Kinshasa face au défi de l’urbanisme : démolir pour reconstruire ?
L’opération menée mardi par l’Hôtel de ville de Kinshasa, au rond-point Ngaba, soulève à nouveau une question de fond : comment concilier l’impératif de modernisation urbaine avec la réalité sociale des habitants ? La démolition des constructions érigées illégalement a été justifiée par la nécessité de libérer des espaces pour aménager des parkings publics et fluidifier la circulation dans une capitale étouffée par ses embouteillages chroniques. Sur le papier, l’objectif est noble et même urgent : améliorer la mobilité urbaine, redonner de l’ordre et de la propreté aux espaces publics, et préparer Kinshasa à devenir une métropole moderne.
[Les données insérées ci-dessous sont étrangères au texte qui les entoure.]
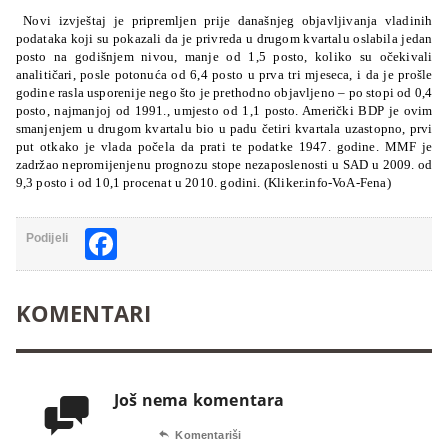
Novi izvještaj je pripremljen prije današnjeg objavljivanja vladinih
podataka koji su pokazali da je privreda u drugom kvartalu oslabila jedan
posto na godišnjem nivou, manje od 1,5 posto, koliko su očekivali
analitičari, posle potonuća od 6,4 posto u prva tri mjeseca, i da je prošle
godine rasla usporenije nego što je prethodno objavljeno – po stopi od 0,4
posto, najmanjoj od 1991., umjesto od 1,1 posto. Američki BDP je ovim
smanjenjem u drugom kvartalu bio u padu četiri kvartala uzastopno, prvi
put otkako je vlada počela da prati te podatke 1947. godine. MMF je
zadržao nepromijenjenu prognozu stope nezaposlenosti u SAD u 2009. od
9,3 posto i od 10,1 procenat u 2010. godini. (Kliker.info-VoA-Fena)
Facebook
Podijeli
KOMENTARI
Još nema komentara


Komentariši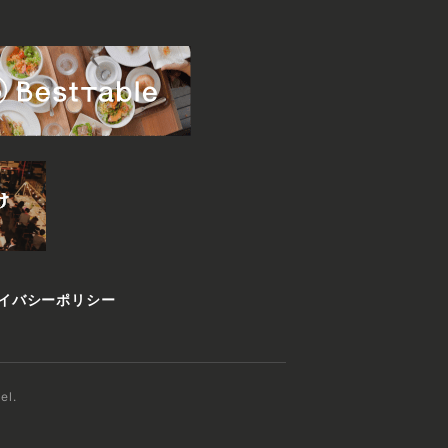
イバシーポリシー
el.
Mais au-delà de la logique urbanistique, surgit une autre interrogation, celle de la justice sociale. Ces petites constructions illégales, souvent des échoppes, des kiosques ou des abris de fortune, représentent pour beaucoup de familles leur unique source de revenus. Les balayer d’un coup de bulldozer sans alternatives claires risque d’aggraver la précarité déjà criante. Kinshasa, comme d’autres grandes villes africaines, est prise au piège d’un urbanisme sauvage qui résulte moins de la mauvaise volonté des populations que de l’absence prolongée d’une planification urbaine cohérente et inclusive.
Ce qui est en jeu, ce n’est pas seulement la fluidité des artères ou la beauté de la ville, mais le contrat social entre les autorités et les citoyens. Moderniser la capitale ne peut pas se faire uniquement par la force ; il faut accompagner, expliquer, compenser, et surtout proposer des solutions de relogement ou de réinsertion économique à ceux qui perdent tout dans ces opérations.
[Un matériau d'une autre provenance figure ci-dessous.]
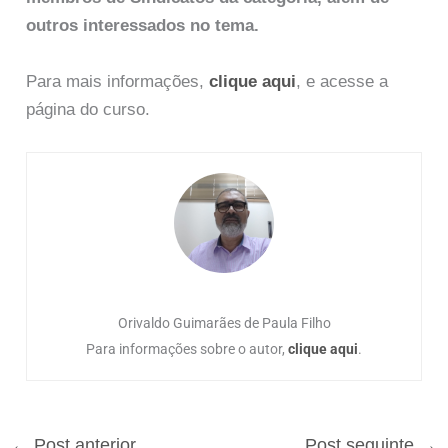
outros interessados no tema.
Para mais informações,
clique aqui
, e acesse a
página do curso.
Orivaldo Guimarães de Paula Filho
Para informações sobre o autor,
clique aqui
.
←
Post anterior
Post seguinte
→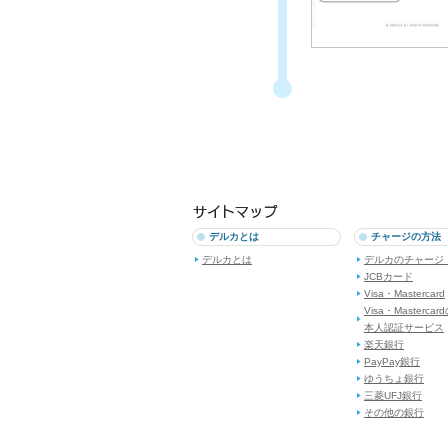
デルカとは
チャージの方法
デルカとは
デルカのチャージ
JCBカード
Visa・Mastercard
Visa・Mastercar
本人認証サービス
楽天銀行
PayPay銀行
ゆうちょ銀行
三菱UFJ銀行
その他の銀行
En réalité, la démolition ne devrait être que la première étape d’un vaste projet de réorganisation de l’espace urbain : planification des marchés populaires, création de zones commerciales légales et accessibles, soutien aux petites entreprises locales, et surtout éducation civique pour faire comprendre à chacun la valeur des espaces publics.
Kinshasa a besoin de respirer, c’est une évidence. Mais elle a aussi besoin que ses enfants soient considérés comme des partenaires de sa transformation, et non comme des obstacles à éliminer. La capitale congolaise n’entrera dans la modernité que si sa population y est pleinement intégrée, écoutée et accompagnée.
Démolir est facile. Reconstruire un urbanisme humain et inclusif : voilà le véritable défi.